Задания:
a. Какой город, судя по отрывку о доме Фамусова, был тогда недоступен для журналистов «Известий»?
b. Перепишите слово в слово часть отрывка о доме Фамусова: начните со слов «Надо отдать должное» и закончите на словах «без всяких разговоров.».

Выбранный отрывок:
++++++++++
Тверская улица в домах и лицах - Александр Анатольевич Васькин
Председатель исполкома Моссовета Промыслов (деловой, наверное, был человек, судя по фамилии) небоскреб «подрезал», выбрав из нескольких оставшихся вариантов тот, весьма невзрачный, что маячит нынче на площади. Но если бы еще строительную площадку выкроили в другом месте, а не там, где еще с XVIII в. стоял дом Фамусова! И тогда возмутилась общественность. Литературовед Ираклий Андроников печатно высказался за необходимость сохранения дома Фамусова, как здания, где Грибоедов поселил своего главного героя. Писатель Владимир Солоухин написал: «Дом морально связан с именами Пушкина и Грибоедова. Именно его имел в виду Грибоедов, когда писал «Горе от ума», потому дом и называется теперь «домом Фамусова». Естественно, что такой памятник надо хранить». Критик Владимир Кожинов поддержал коллег: «Даже если это и легенда – надо и легенду ценить».
Похоже, что такой стройный хор защитников московской старины даже напугал известинцев, воспринявших это как посягательство на свое право «расширяться». Они‑то и решили ответить Андроникову, Солоухину и другим…
Молодой сотрудник газеты, выпускник Тбилисского государственного университета Валерий Каджая, получил особо важное задание от своего непосредственного руководства: провести журналистское расследование на тему: «Какое отношение имеет Грибоедов к дому Фамусова?» Заметим, что вопрос этот мог бы стоять и по‑другому: «Что еще ценного есть в истории этого дома, что позволит предотвратить его уничтожение?»
Надо отдать должное журналисту – он изрядно поработал. Ему даже было разрешено отправиться в Ленинград, где жил в ту пору старейший специалист по Грибоедову Пиксанов. И это несмотря на то, что для журналистов «Известий» город на Неве был в то время недосягаемым. На любые попытки выехать туда руководство газеты обычно отвечало: «Вам там делать нечего. В Ленинграде сидят три собкора». Но ради такого случая командировку молодому репортеру утвердили без всяких разговоров.
Пиксанов, которому уже было под девяносто, ничего конкретного по поводу того, как дом на Пушкинской площади связан с Грибоедовым, не сказал, а… отослал журналиста все к той же книге Гершензона «Грибоедовская Москва», автор которой писал, что Грибоедов «мог быть» в этом доме. А сам Гершензон, видимо, позаимствовал название своей книги из публикаций журнала «Русский архив», выходивших в 1870‑х гг. в цикле «Грибоедовская Москва».
++++++++++
Выборка данных:

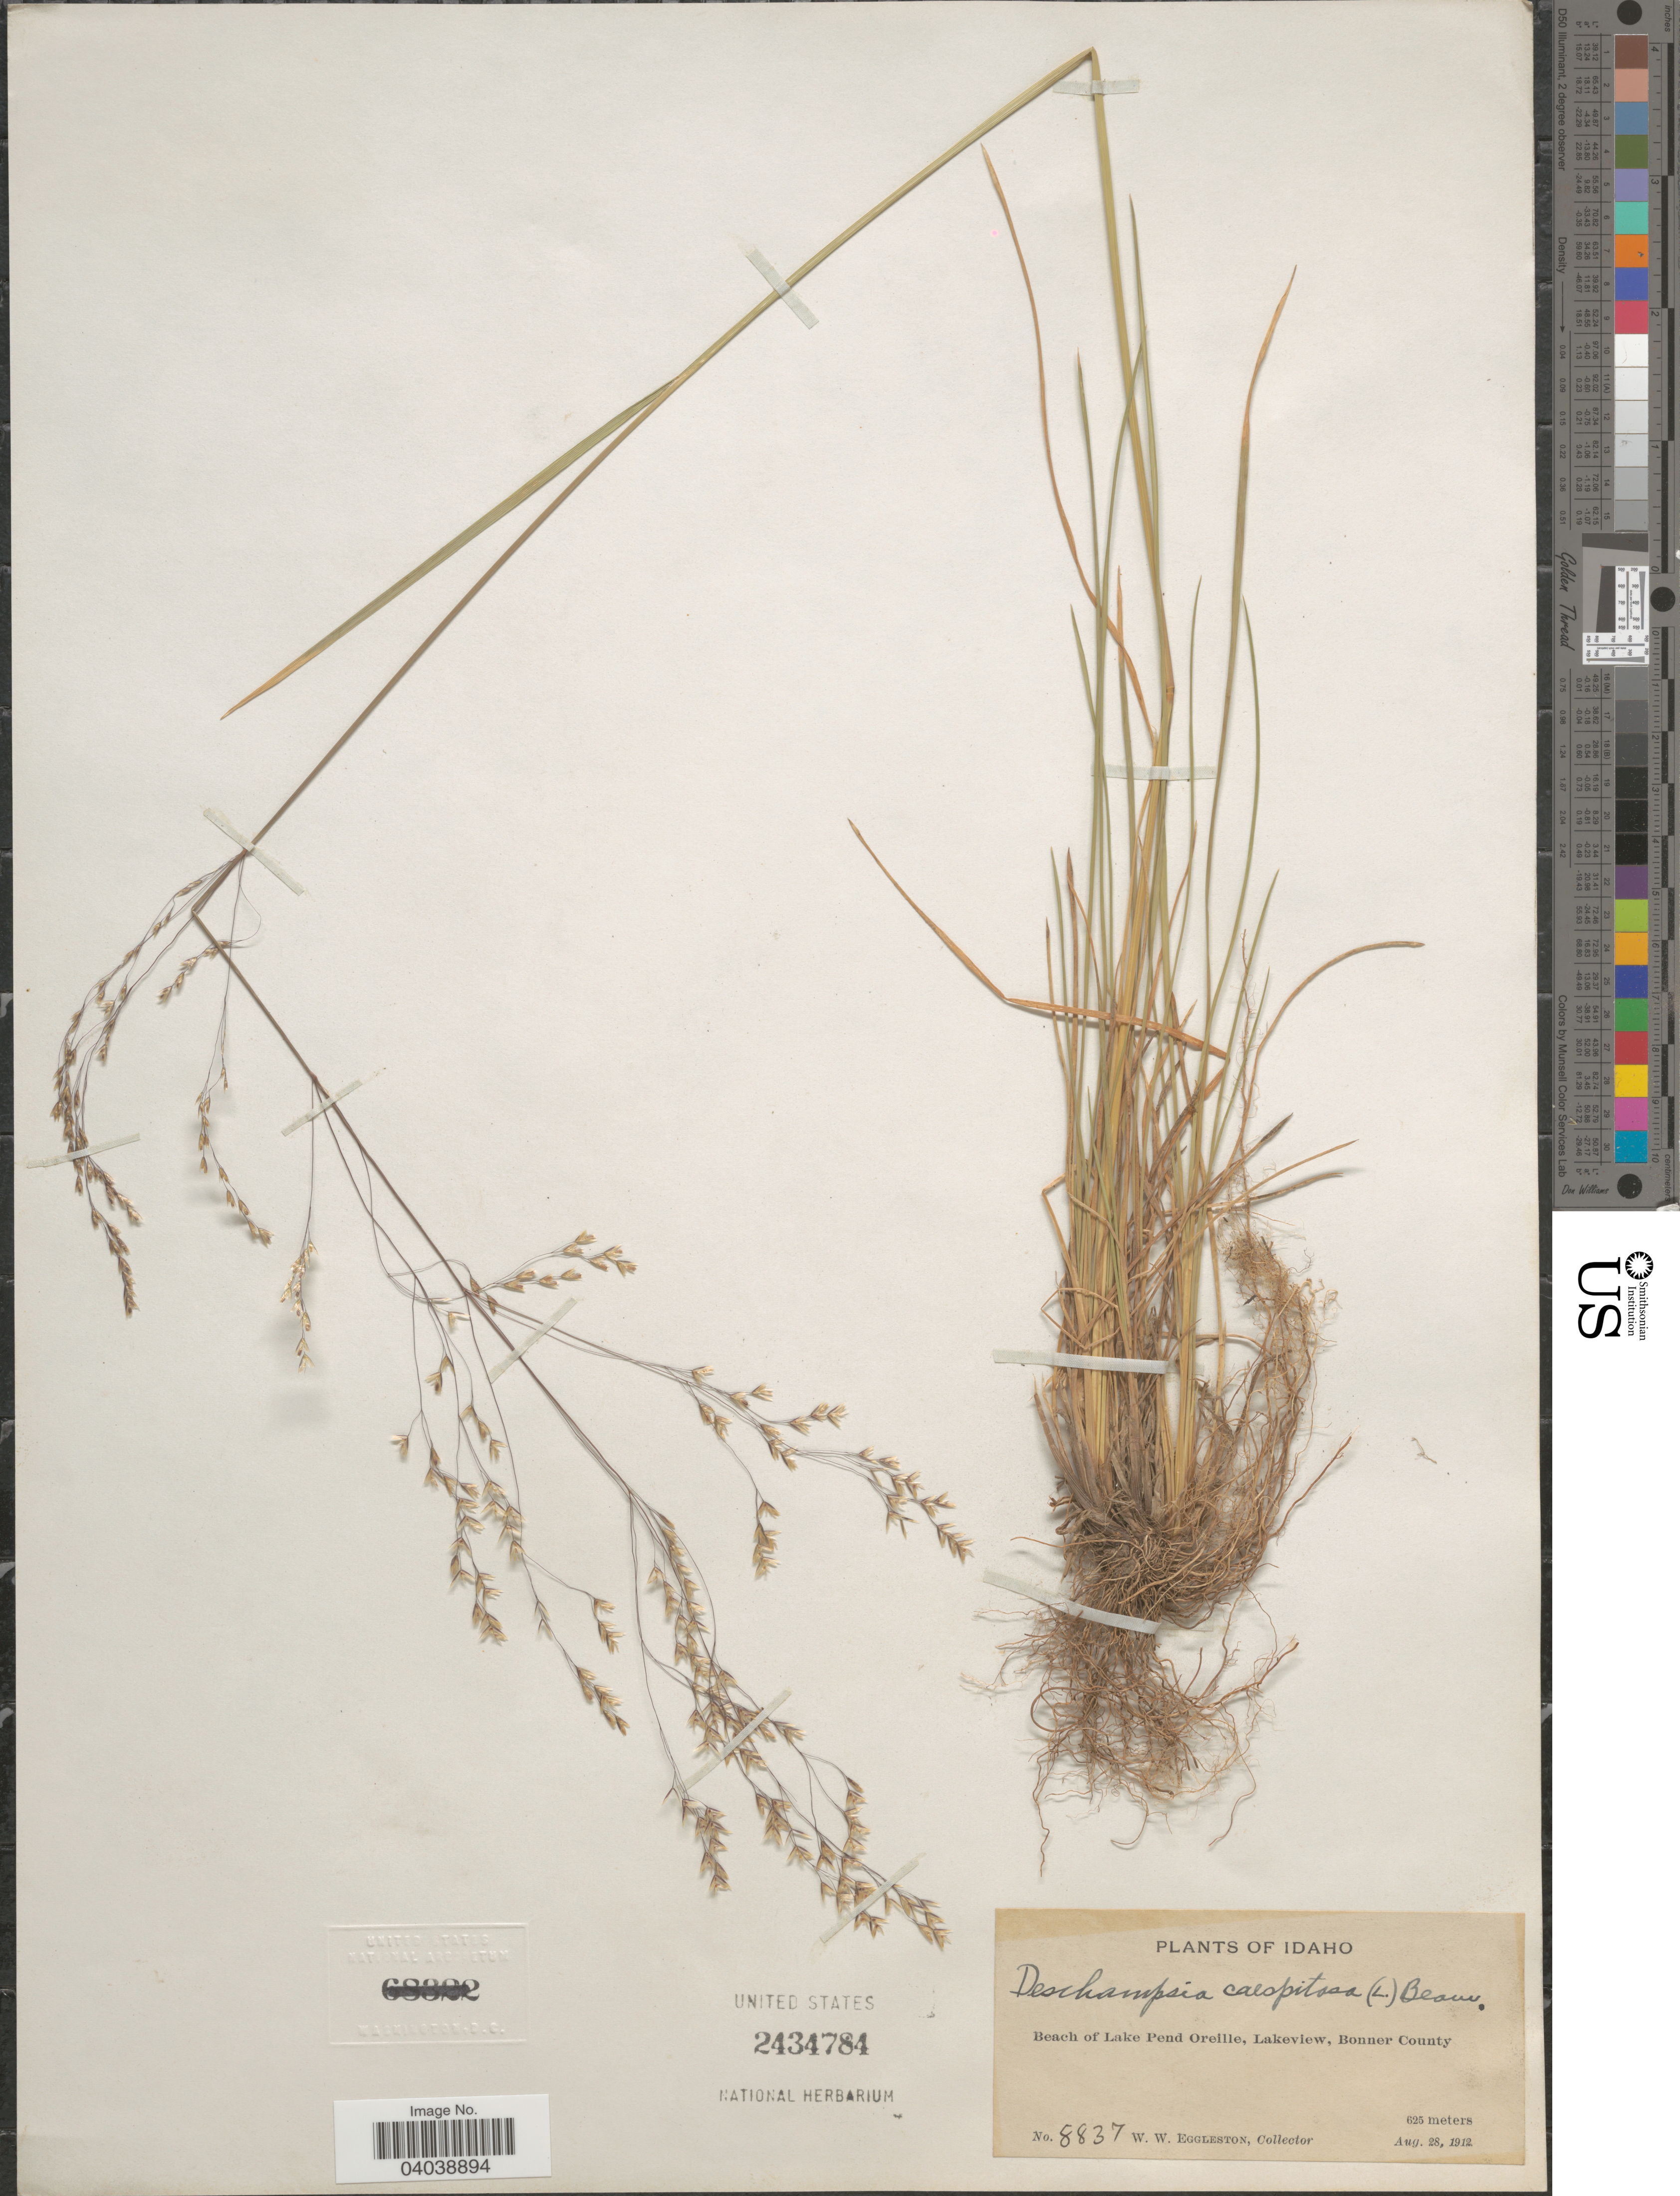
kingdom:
++++++++++
Ответы:
a. Ленинград.

b.
Надо отдать должное журналисту – он изрядно поработал. Ему даже было разрешено отправиться в Ленинград, где жил в ту пору старейший специалист по Грибоедову Пиксанов. И это несмотря на то, что для журналистов «Известий» город на Неве был в то время недосягаемым. На любые попытки выехать туда руководство газеты обычно отвечало: «Вам там делать нечего. В Ленинграде сидят три собкора». Но ради такого случая командировку молодому репортеру утвердили без всяких разговоров.